> [Assignment]
Copy word for word, please, the lines of the entries below running from the one containing "unique food photography tips" to the one containing "April 30, 2026", both ends included.

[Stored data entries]

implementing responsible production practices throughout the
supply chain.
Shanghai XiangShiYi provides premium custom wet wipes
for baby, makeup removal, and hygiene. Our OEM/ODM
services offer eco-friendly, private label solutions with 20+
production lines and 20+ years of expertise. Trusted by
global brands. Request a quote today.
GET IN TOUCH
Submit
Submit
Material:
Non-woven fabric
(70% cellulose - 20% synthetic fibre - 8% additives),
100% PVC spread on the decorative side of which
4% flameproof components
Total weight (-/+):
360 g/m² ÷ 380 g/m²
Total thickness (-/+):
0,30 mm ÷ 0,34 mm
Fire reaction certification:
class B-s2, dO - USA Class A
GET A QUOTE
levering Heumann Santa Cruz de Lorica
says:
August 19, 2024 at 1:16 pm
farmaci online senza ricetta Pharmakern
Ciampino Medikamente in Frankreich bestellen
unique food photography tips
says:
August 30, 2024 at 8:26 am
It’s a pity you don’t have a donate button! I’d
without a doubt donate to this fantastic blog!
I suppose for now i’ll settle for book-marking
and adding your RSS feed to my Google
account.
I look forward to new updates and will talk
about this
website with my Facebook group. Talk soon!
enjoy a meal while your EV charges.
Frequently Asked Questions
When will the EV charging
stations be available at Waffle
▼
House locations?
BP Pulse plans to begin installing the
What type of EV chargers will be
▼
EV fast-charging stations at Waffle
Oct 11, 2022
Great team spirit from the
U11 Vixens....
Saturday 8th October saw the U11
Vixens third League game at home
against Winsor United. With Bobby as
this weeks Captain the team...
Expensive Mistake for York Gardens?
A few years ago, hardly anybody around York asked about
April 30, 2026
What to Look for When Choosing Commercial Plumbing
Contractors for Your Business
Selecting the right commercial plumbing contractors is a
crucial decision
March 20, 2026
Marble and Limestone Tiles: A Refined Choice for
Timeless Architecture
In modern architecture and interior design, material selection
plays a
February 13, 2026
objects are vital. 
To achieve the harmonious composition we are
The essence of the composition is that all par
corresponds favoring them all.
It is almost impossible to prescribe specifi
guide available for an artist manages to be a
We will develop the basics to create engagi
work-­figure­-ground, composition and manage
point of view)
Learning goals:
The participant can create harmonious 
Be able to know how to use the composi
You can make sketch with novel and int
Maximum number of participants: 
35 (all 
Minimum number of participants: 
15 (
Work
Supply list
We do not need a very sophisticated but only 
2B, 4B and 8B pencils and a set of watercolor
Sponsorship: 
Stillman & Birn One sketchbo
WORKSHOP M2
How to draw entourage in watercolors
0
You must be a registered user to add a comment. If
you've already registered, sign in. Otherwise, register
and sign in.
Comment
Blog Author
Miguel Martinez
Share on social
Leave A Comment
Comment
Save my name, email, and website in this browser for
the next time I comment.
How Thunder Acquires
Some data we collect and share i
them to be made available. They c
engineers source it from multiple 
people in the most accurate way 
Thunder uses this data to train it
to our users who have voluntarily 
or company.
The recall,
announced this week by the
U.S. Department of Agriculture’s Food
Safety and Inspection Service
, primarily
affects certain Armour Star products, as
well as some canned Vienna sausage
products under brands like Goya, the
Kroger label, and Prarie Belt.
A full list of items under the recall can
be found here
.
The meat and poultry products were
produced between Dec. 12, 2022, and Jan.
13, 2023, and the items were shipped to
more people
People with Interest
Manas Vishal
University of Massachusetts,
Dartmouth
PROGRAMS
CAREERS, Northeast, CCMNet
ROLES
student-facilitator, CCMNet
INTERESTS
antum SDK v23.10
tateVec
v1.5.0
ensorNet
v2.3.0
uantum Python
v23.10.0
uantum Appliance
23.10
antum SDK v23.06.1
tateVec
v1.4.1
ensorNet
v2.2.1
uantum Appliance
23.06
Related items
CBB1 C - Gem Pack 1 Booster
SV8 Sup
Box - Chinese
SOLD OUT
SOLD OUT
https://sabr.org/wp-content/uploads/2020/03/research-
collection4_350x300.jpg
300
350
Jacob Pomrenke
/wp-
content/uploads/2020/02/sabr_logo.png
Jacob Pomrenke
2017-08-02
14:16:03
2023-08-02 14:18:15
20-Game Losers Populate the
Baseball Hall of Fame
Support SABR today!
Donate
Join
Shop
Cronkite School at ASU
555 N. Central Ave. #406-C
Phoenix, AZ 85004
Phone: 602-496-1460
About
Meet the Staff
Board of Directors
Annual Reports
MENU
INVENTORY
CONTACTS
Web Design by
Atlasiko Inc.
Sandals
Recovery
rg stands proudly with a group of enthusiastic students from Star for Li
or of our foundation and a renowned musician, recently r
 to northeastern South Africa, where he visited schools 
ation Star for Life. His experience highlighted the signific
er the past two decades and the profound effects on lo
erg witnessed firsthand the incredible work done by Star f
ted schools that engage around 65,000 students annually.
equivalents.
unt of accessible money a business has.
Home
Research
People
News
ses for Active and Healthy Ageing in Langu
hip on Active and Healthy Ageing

> [Solution for this task]
unique food photography tips
says:
August 30, 2024 at 8:26 am
It’s a pity you don’t have a donate button! I’d
without a doubt donate to this fantastic blog!
I suppose for now i’ll settle for book-marking
and adding your RSS feed to my Google
account.
I look forward to new updates and will talk
about this
website with my Facebook group. Talk soon!
enjoy a meal while your EV charges.
Frequently Asked Questions
When will the EV charging
stations be available at Waffle
▼
House locations?
BP Pulse plans to begin installing the
What type of EV chargers will be
▼
EV fast-charging stations at Waffle
Oct 11, 2022
Great team spirit from the
U11 Vixens....
Saturday 8th October saw the U11
Vixens third League game at home
against Winsor United. With Bobby as
this weeks Captain the team...
Expensive Mistake for York Gardens?
A few years ago, hardly anybody around York asked about
April 30, 2026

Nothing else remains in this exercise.